- Born: 1921 Montreal, Quebec, Canada
- Died: June 8, 1996 Vancouver, British Columbia, Canada
- Occupation(s): broadcaster, journalist

= Pat Burns (broadcaster) =

Canadian radio personality (1921–1996)

Patrick Burns (1921 – June 8, 1996) was a Canadian radio talk show host and newspaper reporter. He was born in Montreal, Quebec, but began his radio career in England with the BBC as a sports reporter covering the world hockey championships in London in 1949. After working for a time as a news/sports reporter for the Vancouver Province, he worked as the News/Sports Director for CKLG in Vancouver, BC, from 1955 to 1963. On May 13, 1963, the "Burns Hot Line" made its debut on CJOR in Vancouver, BC, which earned him recognition as one of Canadian radio's most fascinating and dynamic radio personalities.

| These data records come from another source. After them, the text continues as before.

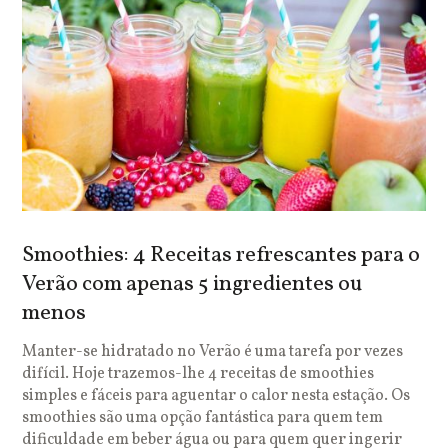
Smoothies: 4 Receitas refrescantes para o
Verão com apenas 5 ingredientes ou
menos
Manter-se hidratado no Verão é uma tarefa por vezes
difícil. Hoje trazemos-lhe 4 receitas de smoothies
simples e fáceis para aguentar o calor nesta estação. Os
smoothies são uma opção fantástica para quem tem
dificuldade em beber água ou para quem quer ingerir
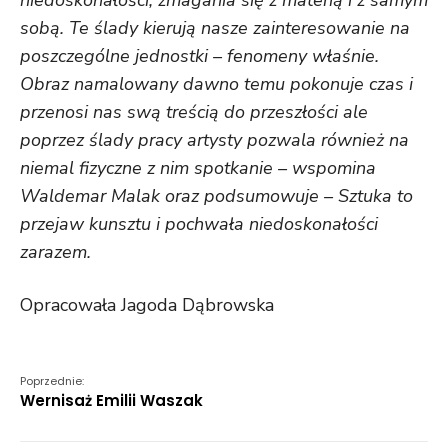
niedoskonałości, zmagania się z materią i z samym
sobą. Te ślady kierują nasze zainteresowanie na
poszczególne jednostki – fenomeny właśnie.
Obraz namalowany dawno temu pokonuje czas i
przenosi nas swą treścią do przeszłości ale
poprzez ślady pracy artysty pozwala również na
niemal fizyczne z nim spotkanie – wspomina
Waldemar Malak oraz podsumowuje – Sztuka to
przejaw kunsztu i pochwała niedoskonałości
zarazem.
Opracowała Jagoda Dąbrowska
Poprzednie:
Wernisaż Emilii Waszak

In 1965, Pat hosted a series of programs from Selma, Alabama, where Martin Luther King Jr. was helping to change the United States forever. He was fired a short while after those historic broadcasts. His dismissal was widely protested but the decision stood, and Pat returned briefly to newspaper reporting before joining CKGM in Montreal later in the decade. The "Burns Hot Line" returned to the air for a while between 1969 and 1976 after which he did news and commentary.

The "Hot Line" returned to CJOR in Vancouver in 1980. Burns once worked at CKO, the Canadian news radio network.

In 1996 Pat Burns was inducted into the Canadian Association of Broadcasters Hall of Fame following his death earlier that year in Vancouver, British Columbia.